The future of macro beer brands

US beer market | Is there no end to market fragmentation? Consumers are becoming more finicky. New products are creating their niches and category lines are blurring. Craft beers, the bright spot in the beer industry, keep on growing. So do wines, bourbons, tequilas, and cognacs, thanks to craft’s trailblazing. Without much effort they have adopted craft beer’s cachets of heritage, craftsmanship, regionality, a sense of premium and exclusivity. The consequence: macro beer brands continue to slip.

Lights off, sound level up: Boom boom boom … Bud Light … boom boom boom … “we are the #1 beer by far” … boom boom boom … “light lagers are most preferred” … boom boom boom … “beer has become too serious” … boom boom boom … “watch our highly successful Bud Light ad ‘Dilly Dilly’” … boom boom boom … “light lager has always been about fun and friends” … boom boom boom …Bud Light. Sound off, lights on. Polite applause from the audience.

It was a momentous performance delivered by Andy Goeler, AB-InBev’s Vice-President Bud Light Marketing, at the Beverage Forum in Chicago at the end of April. Pacing the stage back and forth to the beat of pounding drums, he gave the audience a bit of chest-thumping testosterone assertiveness from the King of Beers. His message: Bud Light, the number one beer brand in the US, is alive and kicking.

Probably designed to rally the troops – his distributors – at the brewer’s annual Sales and Marketing Communication Meeting (SAMCOM) and to energise them around the brand, his presentation failed to bring out cries of Hallelujah!. Blame it on the audience. This time, Mr Goeler was not preaching to the converted. Rhetorically and otherwise, he was up against the closed ranks of the most stubborn infidels you can think of. The Beverage Forum’s audience was packed with the Who’s Who of the US beverage industry, who all probably wondered: “Andy where’s the beef? How do you think you can turn Bud Light’s sales around?

Josh Joel, the author of the excellent book on Goose Island (“Barrel-Aged Stout and Selling Out”), describes Mr Goeler, 61, as the epitome of the Anheuser-Busch company man. He joined the brewer in 1980 and was named director of marketing for Bud Light in 1995. On his watch Bud Light rose to replace Budweiser as the company’s best-selling beer. He then took over Budweiser to stop that brand’s decline. Spectacularly cast against type, he later ran Anheuser-Busch’s craft and import division. This forced him to don a more subdued demeanour as well as chinos and a polo shirt at a Beverage Forum a few years ago. Back in charge of Bud Light, Mr Goeler is putting up a brave fight. Whether he can perform miracles – and nothing less will do – remains to be seen.

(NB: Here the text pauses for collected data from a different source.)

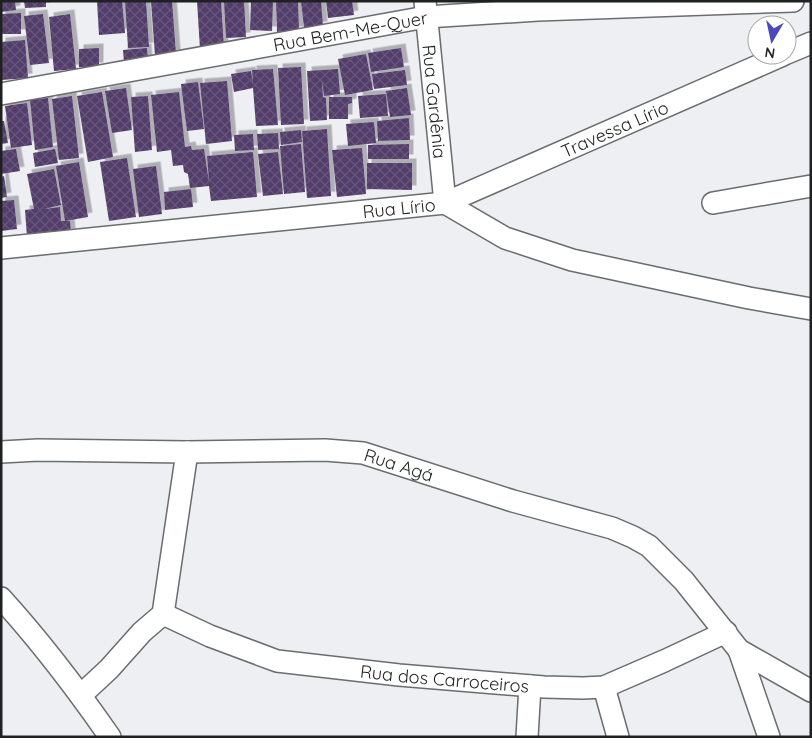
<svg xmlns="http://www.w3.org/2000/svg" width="812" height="738" font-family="Quicksand,sans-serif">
<defs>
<pattern id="building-cross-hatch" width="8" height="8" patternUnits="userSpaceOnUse" patternTransform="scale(1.25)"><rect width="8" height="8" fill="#523d6b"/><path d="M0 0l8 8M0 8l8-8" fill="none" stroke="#67567b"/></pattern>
<filter id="shadow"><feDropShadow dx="4.5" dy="-4.5" stdDeviation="0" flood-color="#0004"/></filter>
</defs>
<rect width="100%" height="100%" fill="#edeff3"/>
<!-- building -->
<g fill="url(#building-cross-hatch)" filter="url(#shadow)">
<polygon points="1,1 15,1 16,10 1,12"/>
<polygon points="24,1 46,1 46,7 25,8"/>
<polygon points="97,1 122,1 125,33 99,35"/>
<polygon points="125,1 146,1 149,47 128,48"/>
<polygon points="151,1 172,1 176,54 155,56"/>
<polygon points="197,1 221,1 224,48 200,49"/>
<polygon points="224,1 244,1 246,37 226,38"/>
<polygon points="251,1 273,1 272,31 250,30"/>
<polygon points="276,1 298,1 299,31 277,32"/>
<polygon points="301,1 321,1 323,26 304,28"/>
<polygon points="326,1 352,1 354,15 328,18"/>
<polygon points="21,13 21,34 1,34 1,14"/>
<polygon points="43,14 49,63 30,65 24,16"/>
<polygon points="70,14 76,69 54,71 49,17"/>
<polygon points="25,40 28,78 1,80 1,42"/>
<polygon points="99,48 99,67 79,67 79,49"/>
<polygon points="147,48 148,62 124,63 123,50"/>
<polygon points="401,48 404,67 371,72 368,53"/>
<polygon points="366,54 373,90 345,95 338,59"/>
<polygon points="301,67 304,124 281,125 278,68"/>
<polygon points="273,69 278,125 256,126 253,88 234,92 231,74 251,71 253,84 252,70"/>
<polygon points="338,69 340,94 324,96 322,79 323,97 326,98 327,120 310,121 307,71"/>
<polygon points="405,70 407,85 374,89 372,74"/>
<polygon points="227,81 232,141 206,144 200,83"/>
<polygon points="198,82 204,129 187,131 181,84"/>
<polygon points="126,88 132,130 112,133 105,91"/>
<polygon points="407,88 411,115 390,117 386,91"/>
<polygon points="102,92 113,157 88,162 77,96"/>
<polygon points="179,92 185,147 191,146 192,150 204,149 209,182 207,156 253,152 257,197 211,201 209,186 190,188 188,174 184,172 183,165 173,166 171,150 157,152 151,95"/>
<polygon points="386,94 388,116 360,118 358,96"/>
<polygon points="72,96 79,158 59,160 52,99"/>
<polygon points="148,96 152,150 135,152 131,97"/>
<polygon points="329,97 352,97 352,103 348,104 348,119 329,119"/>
<polygon points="48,98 53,147 35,150 30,100"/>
<polygon points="27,103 32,145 11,148 5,106"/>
<polygon points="409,118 410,140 378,141 377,121"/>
<polygon points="1,121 4,121 8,143 1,144"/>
<polygon points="374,122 376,143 348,146 346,124"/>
<polygon points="327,129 331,196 307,198 302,131"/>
<polygon points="301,130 302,142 281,145 280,132"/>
<polygon points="278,133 279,149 258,150 257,134"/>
<polygon points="253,134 254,150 235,151 234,135"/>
<polygon points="301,144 305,192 284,194 280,146"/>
<polygon points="409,144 409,159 368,159 368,145"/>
<polygon points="362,148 366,194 337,197 332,150"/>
<polygon points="16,149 20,171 1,174 1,151"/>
<polygon points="55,149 58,163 35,167 33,153"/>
<polygon points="278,152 283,194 263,196 258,154"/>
<polygon points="127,158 136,217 109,221 100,162"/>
<polygon points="79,162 88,217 65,221 56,166"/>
<polygon points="367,163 412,163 412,190 367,189"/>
<polygon points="156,166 162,214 139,217 133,169"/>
<polygon points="54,169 61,205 44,209 60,207 61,221 70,221 71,233 27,237 25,210 34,209 27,174"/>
<polygon points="4,176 7,197 1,198 1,177"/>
<polygon points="191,189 193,207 165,210 164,192"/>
<polygon points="14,200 17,229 1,231 1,201"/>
</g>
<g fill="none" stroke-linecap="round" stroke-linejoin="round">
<!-- minor casing -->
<g stroke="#6b6c6f" stroke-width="24">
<g id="minor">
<path id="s1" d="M425 1 445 203 783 55"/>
<polyline points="787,53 811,43"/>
<path id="s2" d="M1 94 426 17 538 10 793 1"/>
<polyline points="713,203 811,186"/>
<path id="s3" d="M1 248 445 203 505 238 572 260 749 298 811 309"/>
<path id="s4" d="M1 452 38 450 187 452 325 450 363 453 513 501 612 528 633 537 649 546 684 581 739 650 811 691"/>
<path d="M1 598C41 642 76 688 110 737"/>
<path id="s5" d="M163 614 210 636 277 661 399 675 544 687 583 688 604 687 664 661 726 632"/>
<polyline points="739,650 769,737"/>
<polyline points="604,687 618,737"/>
<polyline points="81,695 109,669 142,632 163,614 187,452"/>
<polyline points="527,737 530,686"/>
</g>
</g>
<!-- minor -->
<use href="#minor" stroke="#fff" stroke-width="21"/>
</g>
<g text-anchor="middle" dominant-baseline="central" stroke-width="5" stroke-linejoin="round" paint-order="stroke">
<!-- street labels -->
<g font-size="18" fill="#1f2021" stroke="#fff">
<text stroke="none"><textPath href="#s2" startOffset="355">Rua Bem-Me-Quer</textPath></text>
<text stroke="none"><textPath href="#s1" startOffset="101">Rua Gardênia</textPath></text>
<text stroke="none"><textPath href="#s1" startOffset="388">Travessa Lírio</textPath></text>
<text stroke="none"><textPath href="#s3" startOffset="400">Rua Lírio</textPath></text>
<text stroke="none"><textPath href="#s4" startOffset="400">Rua Agá</textPath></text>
<text stroke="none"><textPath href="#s5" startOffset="292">Rua dos Carroceiros</textPath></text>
</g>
</g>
<!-- border -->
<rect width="812" height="738" fill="none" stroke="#1f2021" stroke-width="5"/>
<!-- north arrow -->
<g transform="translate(772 40) rotate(189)"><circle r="24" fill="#ffffff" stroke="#a5a6a6"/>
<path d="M0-4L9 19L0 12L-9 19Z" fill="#4949bf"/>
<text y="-8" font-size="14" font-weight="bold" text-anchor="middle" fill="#1f2021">N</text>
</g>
</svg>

The problem, after decades of research into consumers’ minds and preferences, is that the Big Brewers have not come with much and what they have is still erroneous. Mr Goeler said that new drinkers seek “variety”, something “local” and “fun”. If “variety” is Mr Goeler’s shorthand for consumers’ apparently promiscuous tastes, he has not grasped the basics. Consumers do not seek variety, they seek diversity. The difference is essential. Variety means spin-offs from an original, diversity an assortment of differences.

If the Big Brewers believe a wider brand portfolio – variety – is the answer, they got it wrong. Today’s consumers want a full drinks cabinet and whatever else the fridge can hold. Bud Light obviously fails on the first two counts: diversity and localism. Neither can it bring out an endless stream of new styles on a weekly basis, as many craft brewers do, nor can it self-deflate to local brand. Apropos delivering “fun”, Anheuser-Busch’s stage hog sounded a bit pathetic when he insisted that “light lager has always been about fun and friends.” So how come younger consumers do not associate macro beer brands with fun?